CMR is considered as the technique of choice in doubtful cardiac tumors cases. CCMA is seen as a hypointense lesion both in T1- and T2-weighted sequences [8]. Contrast enhancement on first pass sequences is not expected; However, it may show peripheral enhancement during delayed postcontrast sequences [4]. In our case, there was no delayed contrast enhancement, and the CMR did not show any calcification, therefore the possibility of a tumor (primarily a papillary fibroelastoma) couldn't be ruled out.

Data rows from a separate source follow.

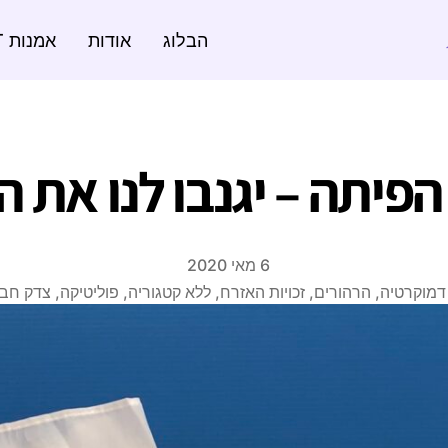
הבלוג
אודות
אמנות ART
הפיתה – יגנבו לנו את 
6 מאי 2020
דמוקרטיה
,
הרהורים
,
זכויות האזרח
,
ללא קטגוריה
,
פוליטיקה
,
צדק חב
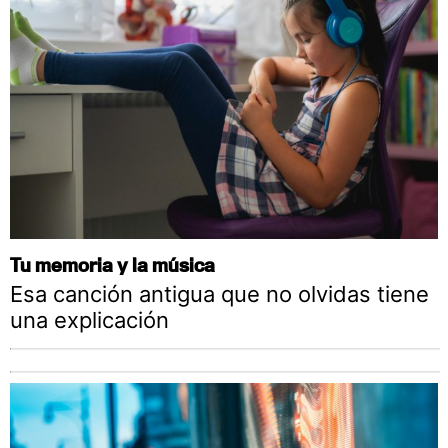
Tu memoria y la música
Esa canción antigua que no olvidas tiene
una explicación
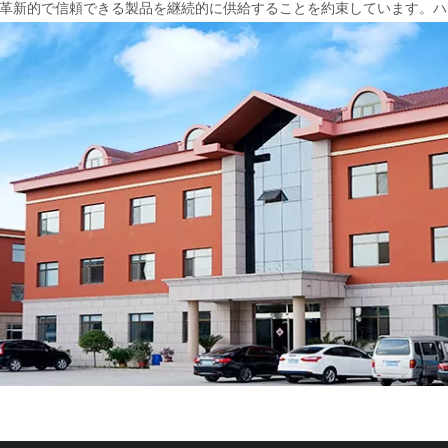
るために革新的で信頼できる製品を継続的に供給することを約束しています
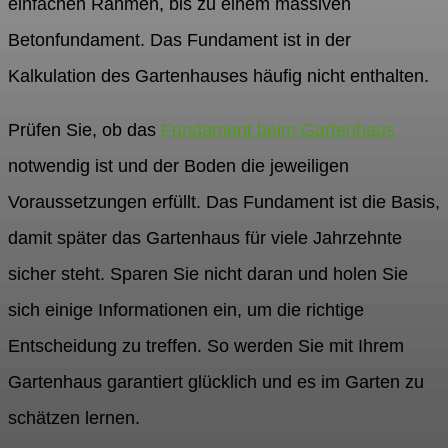
einfachen Rahmen, bis zu einem massiven
Betonfundament. Das Fundament ist in der
Kalkulation des Gartenhauses häufig nicht enthalten.
Prüfen Sie, ob das
Fundament beim Gartenhaus
notwendig ist und der Boden die jeweiligen
Voraussetzungen erfüllt. Das Fundament ist die Basis,
damit später das Gartenhaus für viele Jahrzehnte
sicher steht. Sparen Sie nicht daran und holen Sie
sich einige Informationen ein, um die richtige
Entscheidung zu treffen. So werden Sie mit Ihrem
Gartenhaus garantiert glücklich und es im Garten zu
schätzen lernen.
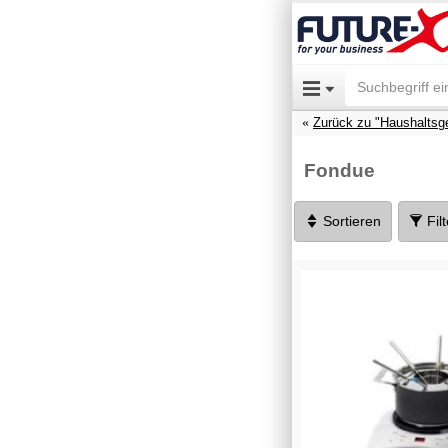
Zurück zu "Haushaltsg
Fondue
Sortieren
Fil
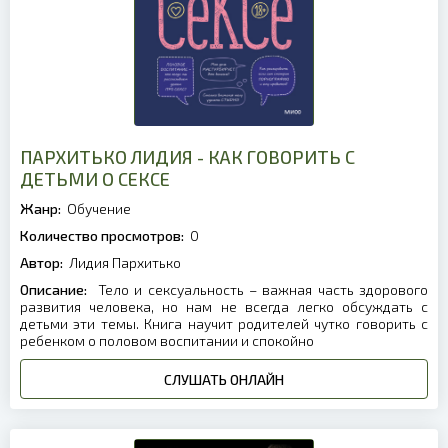
ПАРХИТЬКО ЛИДИЯ - КАК ГОВОРИТЬ С
ДЕТЬМИ О СЕКСЕ
Жанр:
Обучение
Количество просмотров:
0
Автор:
Лидия Пархитько
Описание:
Тело и сексуальность – важная часть здорового
развития человека, но нам не всегда легко обсуждать с
детьми эти темы. Книга научит родителей чутко говорить с
ребенком о половом воспитании и спокойно
СЛУШАТЬ ОНЛАЙН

CCMA usually carries a benign prognosis. Most of the patients are asymptomatic requiring a careful follow-up [4]. Surgical indications include complications such as systemic embolization, severe valve dysfunction, and when a tumor cannot be ruled out, as in our case.
When surgery is performed, a calcific shell is usually found surrounding a central area filled with a toothpaste like material [9]. And histologic examination shows amorphous, acellular, basophilic material with chronic inflammatory reaction with macrophages.
Conclusion
CCMA is a rare and benign underdiagnosed variant of MAC. Differentiating it from other valvular masses can prove a real diagnostic challenge as highlighted in our observation. Although echocardiography is the mainstay imaging modality for diagnosis of CCMA, multimodality imaging techniques including cardiac CT and CMR can be used in doubtful situations to confirm the diagnosis and avoid unnecessary surgery.
Patient consent
Informed, written consent was obtained from the patient in accordance with COPE guidelines.
Footnotes
Competing Interests: The authors declare that they have no known competing financial interests or personal relationships that could have appeared to influence the work reported in this paper.